The Prime Minister’s commitment to have workers on company boards could be law within a year if Theresa May presses ahead quickly with the move, according to the TUC.
The union organisation said a new law should apply to all firms with workforces of more than 250, and could be phased in gradually, starting with larger businesses.
In a report, the TUC calls for a third of company board members to be worker representatives, saying they should be directly elected by their colleagues, as happens in 12 other EU member states.
The TUC argued that the current approach of relying on shareholders to hold companies to account has not delivered economic success or social justice.
General secretary Frances O’Grady said: “The TUC stands ready to work with Theresa May to make workers on boards a reality. If the political will is there, this policy can be on the statute books within a year.
“The European experience shows that improving worker representation is not something for UK firms to fear. It helps improve company performance.

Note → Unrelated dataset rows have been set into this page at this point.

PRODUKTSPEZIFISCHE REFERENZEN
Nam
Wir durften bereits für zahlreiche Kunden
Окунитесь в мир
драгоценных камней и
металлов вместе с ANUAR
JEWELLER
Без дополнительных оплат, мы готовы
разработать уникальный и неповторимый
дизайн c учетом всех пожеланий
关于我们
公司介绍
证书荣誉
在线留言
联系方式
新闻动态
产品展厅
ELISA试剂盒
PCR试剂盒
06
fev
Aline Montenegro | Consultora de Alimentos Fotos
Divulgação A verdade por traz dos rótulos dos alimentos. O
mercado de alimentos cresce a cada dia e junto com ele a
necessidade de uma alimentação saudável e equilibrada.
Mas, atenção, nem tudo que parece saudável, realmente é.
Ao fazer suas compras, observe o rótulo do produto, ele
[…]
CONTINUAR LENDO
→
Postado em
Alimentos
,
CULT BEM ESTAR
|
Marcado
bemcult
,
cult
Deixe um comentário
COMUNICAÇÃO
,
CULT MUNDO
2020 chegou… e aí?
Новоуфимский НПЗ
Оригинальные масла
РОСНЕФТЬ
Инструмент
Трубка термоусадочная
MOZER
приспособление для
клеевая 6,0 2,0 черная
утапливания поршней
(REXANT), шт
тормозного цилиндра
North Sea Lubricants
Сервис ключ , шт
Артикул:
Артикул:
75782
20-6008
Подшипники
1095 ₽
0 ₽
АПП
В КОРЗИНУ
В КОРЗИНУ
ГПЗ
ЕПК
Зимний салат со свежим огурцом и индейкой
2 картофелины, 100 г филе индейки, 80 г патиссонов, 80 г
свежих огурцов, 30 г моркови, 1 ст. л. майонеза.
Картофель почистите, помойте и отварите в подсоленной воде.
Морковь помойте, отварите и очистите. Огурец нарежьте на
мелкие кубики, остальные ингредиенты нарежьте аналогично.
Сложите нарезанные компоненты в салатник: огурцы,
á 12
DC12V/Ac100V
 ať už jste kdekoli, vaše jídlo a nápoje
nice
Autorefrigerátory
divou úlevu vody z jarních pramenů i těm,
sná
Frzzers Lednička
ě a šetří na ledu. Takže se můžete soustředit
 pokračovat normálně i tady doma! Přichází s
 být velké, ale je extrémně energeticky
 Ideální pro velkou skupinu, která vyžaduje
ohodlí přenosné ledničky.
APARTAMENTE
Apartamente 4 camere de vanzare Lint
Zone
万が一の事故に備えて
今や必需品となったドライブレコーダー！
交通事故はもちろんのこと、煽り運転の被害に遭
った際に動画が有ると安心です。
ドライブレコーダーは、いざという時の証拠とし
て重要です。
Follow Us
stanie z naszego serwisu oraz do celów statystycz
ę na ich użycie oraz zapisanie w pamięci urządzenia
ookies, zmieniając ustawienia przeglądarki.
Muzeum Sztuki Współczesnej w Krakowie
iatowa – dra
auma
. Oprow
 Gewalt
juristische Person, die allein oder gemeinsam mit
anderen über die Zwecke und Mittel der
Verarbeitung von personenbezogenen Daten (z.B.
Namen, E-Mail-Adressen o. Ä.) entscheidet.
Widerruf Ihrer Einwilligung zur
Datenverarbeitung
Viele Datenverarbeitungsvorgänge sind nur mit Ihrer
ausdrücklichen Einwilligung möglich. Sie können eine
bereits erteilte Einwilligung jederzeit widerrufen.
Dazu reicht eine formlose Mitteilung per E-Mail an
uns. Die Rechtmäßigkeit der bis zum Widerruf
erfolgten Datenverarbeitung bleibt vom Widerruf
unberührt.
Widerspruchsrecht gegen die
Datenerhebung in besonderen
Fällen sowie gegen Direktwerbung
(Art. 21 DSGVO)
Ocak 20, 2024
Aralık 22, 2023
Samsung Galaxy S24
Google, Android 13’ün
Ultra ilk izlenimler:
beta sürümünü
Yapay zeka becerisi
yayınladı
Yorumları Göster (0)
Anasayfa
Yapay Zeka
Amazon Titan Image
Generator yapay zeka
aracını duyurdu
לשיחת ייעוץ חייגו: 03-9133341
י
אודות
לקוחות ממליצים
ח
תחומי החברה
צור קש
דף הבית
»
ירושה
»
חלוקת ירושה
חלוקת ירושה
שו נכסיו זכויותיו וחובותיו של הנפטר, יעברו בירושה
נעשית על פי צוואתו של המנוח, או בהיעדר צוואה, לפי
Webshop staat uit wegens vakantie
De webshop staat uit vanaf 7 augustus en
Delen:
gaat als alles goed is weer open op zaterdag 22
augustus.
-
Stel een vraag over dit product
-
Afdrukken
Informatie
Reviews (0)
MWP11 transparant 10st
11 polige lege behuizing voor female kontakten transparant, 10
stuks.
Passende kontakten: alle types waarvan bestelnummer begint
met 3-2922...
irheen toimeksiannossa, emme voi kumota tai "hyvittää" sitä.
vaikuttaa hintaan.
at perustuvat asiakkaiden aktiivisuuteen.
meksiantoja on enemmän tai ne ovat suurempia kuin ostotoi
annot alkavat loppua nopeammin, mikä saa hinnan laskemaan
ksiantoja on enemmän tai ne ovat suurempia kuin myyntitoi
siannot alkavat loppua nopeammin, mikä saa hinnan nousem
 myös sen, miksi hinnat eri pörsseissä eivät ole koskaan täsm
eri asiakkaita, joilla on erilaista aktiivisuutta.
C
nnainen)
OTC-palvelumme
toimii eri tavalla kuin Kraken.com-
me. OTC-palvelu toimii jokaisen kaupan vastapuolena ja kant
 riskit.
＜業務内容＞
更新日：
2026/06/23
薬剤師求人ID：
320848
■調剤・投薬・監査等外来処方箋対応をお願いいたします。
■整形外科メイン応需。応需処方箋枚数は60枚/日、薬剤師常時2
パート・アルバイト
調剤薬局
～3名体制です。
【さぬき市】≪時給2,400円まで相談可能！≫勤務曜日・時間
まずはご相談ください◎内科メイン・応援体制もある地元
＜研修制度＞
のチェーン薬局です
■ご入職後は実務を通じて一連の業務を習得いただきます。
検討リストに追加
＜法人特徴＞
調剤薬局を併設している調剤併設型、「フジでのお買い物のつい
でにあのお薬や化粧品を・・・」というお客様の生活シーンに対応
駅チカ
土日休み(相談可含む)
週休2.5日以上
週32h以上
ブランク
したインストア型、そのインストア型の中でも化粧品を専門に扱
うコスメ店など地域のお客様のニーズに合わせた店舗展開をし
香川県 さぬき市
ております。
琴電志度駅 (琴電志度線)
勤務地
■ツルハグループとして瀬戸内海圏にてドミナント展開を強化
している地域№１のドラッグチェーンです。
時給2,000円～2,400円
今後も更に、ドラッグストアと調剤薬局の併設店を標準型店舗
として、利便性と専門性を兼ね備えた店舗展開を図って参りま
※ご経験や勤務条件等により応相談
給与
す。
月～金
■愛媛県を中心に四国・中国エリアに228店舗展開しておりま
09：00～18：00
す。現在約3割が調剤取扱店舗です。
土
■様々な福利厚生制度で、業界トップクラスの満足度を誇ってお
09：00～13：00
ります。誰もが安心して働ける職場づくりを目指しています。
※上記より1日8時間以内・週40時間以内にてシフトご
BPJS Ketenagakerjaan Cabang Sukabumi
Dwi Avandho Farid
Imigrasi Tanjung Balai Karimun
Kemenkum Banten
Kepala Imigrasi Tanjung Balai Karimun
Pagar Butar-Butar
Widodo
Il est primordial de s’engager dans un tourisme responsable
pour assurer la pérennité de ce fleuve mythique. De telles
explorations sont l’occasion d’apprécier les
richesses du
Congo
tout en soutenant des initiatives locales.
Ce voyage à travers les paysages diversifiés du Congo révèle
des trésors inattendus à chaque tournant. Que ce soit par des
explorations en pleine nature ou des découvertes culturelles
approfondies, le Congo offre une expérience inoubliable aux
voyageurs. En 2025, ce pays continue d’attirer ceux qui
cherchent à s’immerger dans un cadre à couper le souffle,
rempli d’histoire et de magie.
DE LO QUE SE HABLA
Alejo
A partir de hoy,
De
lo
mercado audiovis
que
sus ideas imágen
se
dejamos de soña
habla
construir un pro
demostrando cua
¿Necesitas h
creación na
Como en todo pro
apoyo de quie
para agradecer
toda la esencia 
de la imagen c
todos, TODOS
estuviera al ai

“These are common sense plans. Those on the shop floor have a clear interest in the long-term success of their companies and deserve a bigger say.
“Seats for the workforce on company boards would do much to improve the reputation of corporate Britain. It is essential the Prime Minister holds her nerve and resists any calls to water down the proposals.”
A Business Department spokesman said: “As the Prime Minister set out at the G20 last month, to restore greater fairness, we will bring forward a consultation this autumn on measures to tackle corporate irresponsibility, cracking down on excessive corporate pay and poor corporate governance, and giving employees and customers representation on company boards.”